### The problem
Show every line of the records below that contains the word "code".

### Stored data

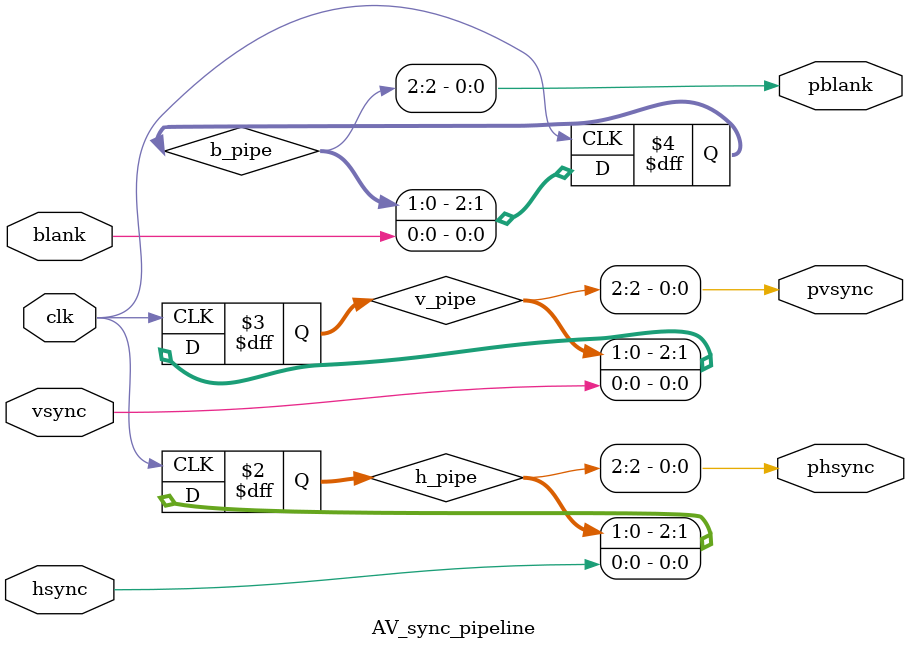
<source format=v>
module AV_sync_pipeline
    #(
    parameter stages = 3
    )
    (
    input clk,
    input hsync,
    input vsync,
    input blank,
    
    output phsync,
    output pvsync,
    output pblank
    );
    reg [stages-1:0] h_pipe;
    reg [stages-1:0] v_pipe;
    reg [stages-1:0] b_pipe;
    
    assign phsync = h_pipe[stages-1];
    assign pvsync = v_pipe[stages-1];
    assign pblank = b_pipe[stages-1];
    
    always @(posedge clk) begin
        h_pipe[stages-1:0] <= {h_pipe[stages-2:0],hsync};
        v_pipe[stages-1:0] <= {v_pipe[stages-2:0],vsync};
        b_pipe[stages-1:0] <= {b_pipe[stages-2:0],blank};
    end
    
endmodule
</source>
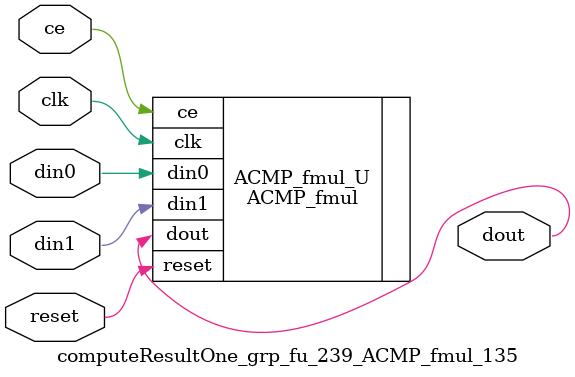
<source format=v>

`timescale 1 ns / 1 ps
module computeResultOne_grp_fu_239_ACMP_fmul_135(
    clk,
    reset,
    ce,
    din0,
    din1,
    dout);

parameter ID = 32'd1;
parameter NUM_STAGE = 32'd1;
parameter din0_WIDTH = 32'd1;
parameter din1_WIDTH = 32'd1;
parameter dout_WIDTH = 32'd1;
input clk;
input reset;
input ce;
input[din0_WIDTH - 1:0] din0;
input[din1_WIDTH - 1:0] din1;
output[dout_WIDTH - 1:0] dout;



ACMP_fmul #(
.ID( ID ),
.NUM_STAGE( 4 ),
.din0_WIDTH( din0_WIDTH ),
.din1_WIDTH( din1_WIDTH ),
.dout_WIDTH( dout_WIDTH ))
ACMP_fmul_U(
    .clk( clk ),
    .reset( reset ),
    .ce( ce ),
    .din0( din0 ),
    .din1( din1 ),
    .dout( dout ));

endmodule

</source>
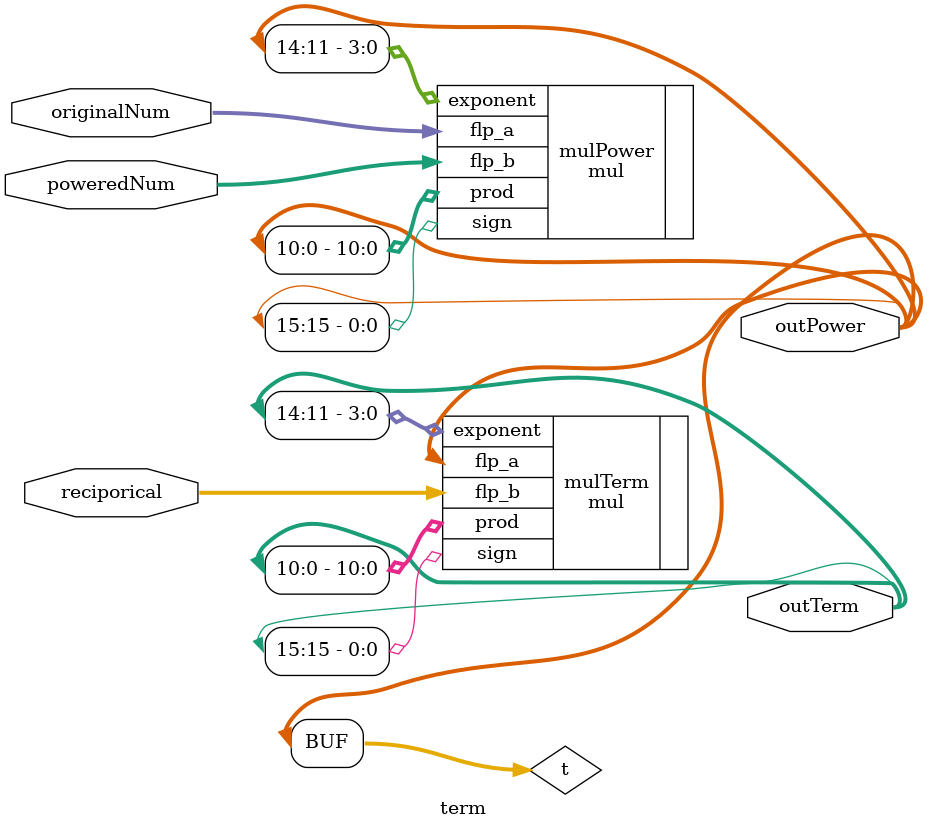
<source format=v>
`timescale 1ns / 1ps

module term (
    input [15:0] originalNum,
    input [15:0] poweredNum,
    input [15:0] reciporical,
    output [15:0] outPower,
    output [15:0] outTerm
);

wire [15:0] t;

mul mulPower(
    .flp_a(originalNum),
    .flp_b(poweredNum),
    .sign(outPower[15]),
    .exponent(outPower[14:11]),
    .prod(outPower[10:0])
);

assign t = outPower;

mul mulTerm(
    .flp_a(t),
    .flp_b(reciporical),
    .sign(outTerm[15]),
    .exponent(outTerm[14:11]),
    .prod(outTerm[10:0])
);

endmodule

</source>
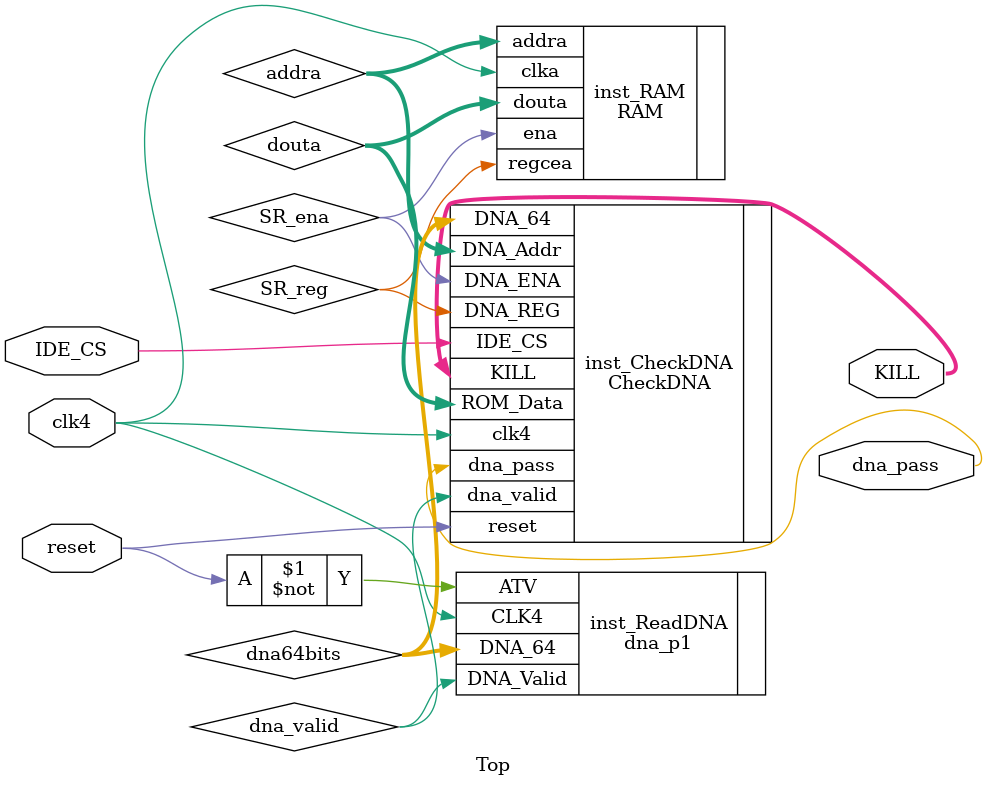
<source format=v>
`timescale 1ns / 1ps
module  Top(
	input				reset,
	input				clk4,
	input				IDE_CS,
	output			dna_pass,
	output [3:0]	KILL
);


wire [63:0] dna64bits;
wire dna_valid;

wire	SR_ena;

wire [9:0] addra;
wire [15:0] douta;

// constant holder for RAM implementation
// begin
//wire [15:0] dina;
//wire wea;
// end of constant holder

dna_p1 inst_ReadDNA(
	.ATV(~reset),				// Active and arm signal
   .CLK4(clk4),					// very fast clock
   .DNA_64(dna64bits),		// 64 bit DNA code with check bits
   .DNA_Valid(dna_valid)	// the code now is valid
);
	 
CheckDNA inst_CheckDNA (
	.clk4			(clk4),
	.reset		(reset),
	.DNA_64		(dna64bits),			// The DNA code
	.dna_valid	(dna_valid),

	.ROM_Data	(douta),					// ROM data
	.IDE_CS		(IDE_CS),				// chip select
	.DNA_ENA		(SR_ena),				// the enable signal to reduce power consumption
	.DNA_REG		(SR_reg),				// enable output register for faster RAM access
	.DNA_Addr	(addra),					// RAM address

	.dna_pass	(dna_pass),				// result of check
	.KILL			(KILL)						// Killing signals
);

// Inst as block ROM
// begin
RAM inst_RAM (
	.clka(clk4),
	.addra(addra),
	.ena(SR_ena),					// 1 serial register
	.regcea(SR_reg),
	.douta(douta));
// end of block ROM

// Inst as block RAM
// begin
//RAM inst_RAM (
//	.clka(clk4),
//	.ena(SR_ena),
//	.regcea(SR_reg),
//	.wea(wea), // Bus [0 : 0] 
//	.addra(addra), // Bus [9 : 0] 
//	.dina(douta), // Bus [15 : 0] 
//	.douta(douta)); // Bus [15 : 0] 

//assign dina = 16'b0000_0000_0000_0000;	// no dangling pins
//assign wea = 1'b0;				// no writing
// end of block RAM
endmodule			
			
			
			
			
			
		
		
		
		
	

</source>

### Completed task
   .DNA_64(dna64bits),		// 64 bit DNA code with check bits
   .DNA_Valid(dna_valid)	// the code now is valid
	.DNA_64		(dna64bits),			// The DNA code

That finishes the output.